▶ _What you have to do_
Using the forum thread below, answer each question:
(a) What does Katrina7 suggest as something easier to get down on days when eating is hard?
(b) According to Notquitegrownup, what about the husband's job made it easier for him to hide his double life?
(c) According to MadameCastafiore, why did Fadingaway not see any signs?

▶ _Excerpt to read_
*****

Good on you for going into work with a big smile on your face and for keeping things going for the children.

MadameCastafiore · 08/05/2009 09:25

Nothing helpful to say Fadingaway, just want you to know that I am thinking of you and what you are going through and am astounded at your courage and strength in the face of your husbands betrayal and cowardice - you will get through this - it will take a long long time but one day you will see a chink of light - that will probably be the day you wake up and it isn't the first thing you think of.

And you haven't been stupid at all just loving and trusting - in the face of his betrayal, you didn't see any signs because you trusted him, you weren't looking for them.

Katrina7 · 08/05/2009 09:41

FA of course you are not stupid. HE is the one who has been stupid. I know what you mean about putting a brave face all day and then it hits you in the evening. It has been like this for me and i couldnt go to bed alone i was staying all night in the living room, i just couldnt go in to the bedroom. When you cannot eat what about smoothies? They have vitamins and are easier to drink them when food doesnt go down.

Notquitegrownup · 08/05/2009 10:44

Good morning, FA. You are not stupid. Some men are just good at deception. Your dh worked shifts which makes it easier for him to hide his double life - I know someone who had an affair for ten years and his normal, trusting dp had no idea.

*****

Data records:
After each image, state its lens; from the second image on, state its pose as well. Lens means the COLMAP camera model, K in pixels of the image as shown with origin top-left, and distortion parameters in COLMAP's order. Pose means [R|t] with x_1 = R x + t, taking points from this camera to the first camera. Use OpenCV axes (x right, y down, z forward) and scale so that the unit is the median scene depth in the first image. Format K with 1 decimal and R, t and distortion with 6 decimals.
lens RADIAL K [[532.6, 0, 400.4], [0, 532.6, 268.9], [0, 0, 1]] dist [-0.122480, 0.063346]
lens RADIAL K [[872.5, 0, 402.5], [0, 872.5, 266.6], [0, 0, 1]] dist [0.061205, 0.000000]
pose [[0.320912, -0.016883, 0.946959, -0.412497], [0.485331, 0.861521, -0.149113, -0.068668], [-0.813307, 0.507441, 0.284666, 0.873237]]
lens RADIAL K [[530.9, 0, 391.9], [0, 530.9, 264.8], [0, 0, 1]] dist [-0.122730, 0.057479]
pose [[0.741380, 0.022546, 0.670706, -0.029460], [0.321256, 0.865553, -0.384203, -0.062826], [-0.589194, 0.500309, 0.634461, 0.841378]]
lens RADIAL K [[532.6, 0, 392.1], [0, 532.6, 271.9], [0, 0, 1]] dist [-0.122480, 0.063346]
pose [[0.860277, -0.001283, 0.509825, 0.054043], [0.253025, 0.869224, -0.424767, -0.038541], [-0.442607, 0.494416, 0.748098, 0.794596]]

*****

▶ _Output_
(a) Smoothies.
(b) He worked shifts.
(c) Because Fadingaway trusted him and was not looking for signs.